▶ **TESTO**:
════════

Il ritiro ha fatto scalpore nello scalpore. Che uno studioso serio si lasci convincere da alcune recensioni comparse su quotidiani, sia pure recanti illustri firme di autorevoli colleghi, ma caratterizzate comunque da quella sinteticità che nei giornali è inevitabile, che un suo lavoro costato sette anni di ricerche e di riflessioni sia sbagliato al punto di chiederne il ritiro – il che nella pratica equivale a un rinnegarlo, sia pur edulcorando poi il boccone amaro con la promessa d’una riedizione che tenga conto delle critiche (evidentemente ancora tutte da esprimere in termini analitici) – non è evidentemente credibile.

Dopo il ritiro: una sconfitta per tutti

Un libro ritirato dal commercio, in un Paese libero, è una cosa grave: è una sconfitta per tutti, perché è una sconfitta della libertà. E parecchie coscienze debbono esserne rimaste scosse; molti storici, anche tra chi non aveva apprezzato il libro, hanno avvertito a questo punto la gravità effettiva dell’accaduto. Il 16 febbraio scendeva nell’agone (“L’Espresso”, 22 febbraio 2007) col suo solito regale stile da Gatto del Cheshire, nientemeno che Umberto Eco, il quale, elegante e distaccato, premessa una formale dichiarazione d’incompetenza, proseguiva saggiamente scrivendo che “sono sempre esistiti nel corso dei secoli personaggi che riguardano, più che la storia delle religioni, quella della psichiatria”. Il punto è che, quanto a orrori, non c’è civiltà che si salva: e non si vede proprio perché solo gli ebrei dovrebbero essere immuni dalla follia e dal crimine. È poi così grave se Ariel Toaff ne ha rintracciato, nelle fonti processuali di alcuni secoli fa, gli indizi? C’era davvero bisogno, dinanzi a un lavoro che in fondo, nella peggiore delle ipotesi, ci ricorda che anche gli ebrei sono soggetti ai mali di tutti gli altri esseri umani, di evocare le ombre oscure dei campi di sterminio e di tirar in ballo le frange lunatiche dei rottami antisemiti?

════════

▶ **CONSEGNA 1**:
Rispondi a queste domande sul testo relativo al ritiro del libro:
(a) Quanti anni di ricerche e di riflessioni è costato il lavoro ritirato?
(b) Su quale periodico e con quale data è uscito l'intervento di Umberto Eco?
(c) In quali fonti Ariel Toaff ha rintracciato gli indizi?
▶ **CONSEGNA 2**: Ricopia dal testo sul ritiro del libro tutto ciò che va da "Il ritiro ha" fino a "è evidentemente credibile.".
▶ **CONSEGNA 3**: Scrivi il seguito del testo sul ritiro del libro, partendo da dopo la sua ultima frase.

▶ **SEZIONE DATI**:
════════

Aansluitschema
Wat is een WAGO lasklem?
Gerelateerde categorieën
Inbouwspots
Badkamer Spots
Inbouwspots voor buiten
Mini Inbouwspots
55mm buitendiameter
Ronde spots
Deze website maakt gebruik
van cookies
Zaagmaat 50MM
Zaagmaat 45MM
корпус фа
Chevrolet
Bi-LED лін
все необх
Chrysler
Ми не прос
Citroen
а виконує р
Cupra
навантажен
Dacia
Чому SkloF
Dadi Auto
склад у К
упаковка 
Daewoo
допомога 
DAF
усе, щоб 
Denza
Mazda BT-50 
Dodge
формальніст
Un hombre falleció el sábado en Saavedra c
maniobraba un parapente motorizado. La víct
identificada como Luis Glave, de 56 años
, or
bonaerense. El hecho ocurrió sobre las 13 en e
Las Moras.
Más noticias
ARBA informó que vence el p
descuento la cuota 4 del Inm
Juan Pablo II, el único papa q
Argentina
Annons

════════

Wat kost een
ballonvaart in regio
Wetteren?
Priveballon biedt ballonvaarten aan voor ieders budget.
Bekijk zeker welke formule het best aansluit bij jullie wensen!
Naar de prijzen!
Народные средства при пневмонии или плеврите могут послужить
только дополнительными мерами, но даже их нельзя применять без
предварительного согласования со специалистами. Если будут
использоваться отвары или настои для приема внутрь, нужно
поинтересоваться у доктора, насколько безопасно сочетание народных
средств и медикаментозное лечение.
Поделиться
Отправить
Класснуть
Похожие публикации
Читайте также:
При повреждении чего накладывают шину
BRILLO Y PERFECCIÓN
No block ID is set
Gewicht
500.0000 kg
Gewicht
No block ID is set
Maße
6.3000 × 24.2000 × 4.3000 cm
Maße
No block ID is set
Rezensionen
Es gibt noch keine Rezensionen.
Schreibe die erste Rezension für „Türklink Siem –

════════

▶ **RISPOSTA SCRITTA 1**:
(a) Sette anni.
(b) Su "L'Espresso", 22 febbraio 2007.
(c) Nelle fonti processuali di alcuni secoli fa.

▶ **RISPOSTA SCRITTA 2**:
Il ritiro ha fatto scalpore nello scalpore. Che uno studioso serio si lasci convincere da alcune recensioni comparse su quotidiani, sia pure recanti illustri firme di autorevoli colleghi, ma caratterizzate comunque da quella sinteticità che nei giornali è inevitabile, che un suo lavoro costato sette anni di ricerche e di riflessioni sia sbagliato al punto di chiederne il ritiro – il che nella pratica equivale a un rinnegarlo, sia pur edulcorando poi il boccone amaro con la promessa d’una riedizione che tenga conto delle critiche (evidentemente ancora tutte da esprimere in termini analitici) – non è evidentemente credibile.

▶ **RISPOSTA SCRITTA 3**:
La divertente pagina di Eco è stata seguita due giorni dopo da un severo e rigoroso articolo di Piero Ignazi (“Il Sole 24 Ore”, 18 febbraio 2007) dove con estrema energia si inchiodano alla loro responsabilità “autorità religiose, gruppi di pressione, e accademici senza pudore né rigore” che si sono prestati a condannar duramente e senza appello un libro che non avevano neppure letto (e in qualche caso lo confessavano) e si denunzia la fatwa contro non solo un libro, ma anche un uomo, richiamando la comunità accademica italiana, nel nome della “Magna Charta Universitatum” di Bologna e dei principi in essa sanciti, a tutelare con forza la libertà intellettuale e quella di ricerca. “Non ci interessa sapere se Toaff abbia o no ragione nel suo lavoro: questo lo decide la comunità accademica, l’unica intitolata a dare giudizi. Gli altri, per cortesia, si astengano [...]. Non abbiamo proprio bisogno di un orwelliano ministro della storia”.

Il giorno dopo Ignazi, è stata la volta di Pierluigi Battista (“Corriere della Sera”, 19 febbraio 2007) che, seguendo e anzi perfezionando l’esempio di Eco, non ha neppure nominato Ariel Toaff, ma si è dedicato di nuovo a un caso classico, quello di Hannah Arendt e delle dolorose vicende del suo libro “Eichmann in Jerusalem” del 1963: accusata a torto, abbandonata dai migliori amici, la Arendt tuttavia “non ritrattò, non fece abiura, e non ritirò il suo libro”. La chiusa dell’articolo parrebbe una critica al Toaff. Ma quel che qualifica il “pezzo”, è l’inizio: “Giusto ricordare Hannah Arendt, di questi giorni. Conviene tenere a mente uno degli esempi più eclatanti di cosa accade quando un libro viene scomunicato e chi l’ha scritto messo al bando. Con una ferocia smisurata, anche se animata dalle migliori intenzioni, o nel nome di ragioni nobili e sacrosante”.

La pagina di Carlo Ginzburg su “Repubblica” del 23 febbraio, duramente critica nei confronti di “un libro pessimo”, fondato su “un cumulo di strafalcioni”, ha uno straordinario valore proprio in quanto si situa qualche giorno dopo l’articolo dell’Ignazi e il ricordo della Arendt vergato dal Battista: cose che egli non cita ma che non crediamo gli siano passate inosservate. In effetti il Ginzburg ribadisce con molta fermezza che la ragione della sua condanna è esclusivamente e puramente scientifica: “per fortuna gli studiosi hanno scritto di questo libro quello che si merita”. Il che, intendiamoci, può benissimo darsi. Quel che non corrisponde al vero è che la questione sia stata solo scientifica e che gli studiosi ne abbiano tutelato la scientificità. Essi hanno scritto sui medesimi giornali sui quali infuriava la polemica politica e massmediale, e a essa hanno obiettivamente prestato la copertura legittimatrice della loro autorevolezza.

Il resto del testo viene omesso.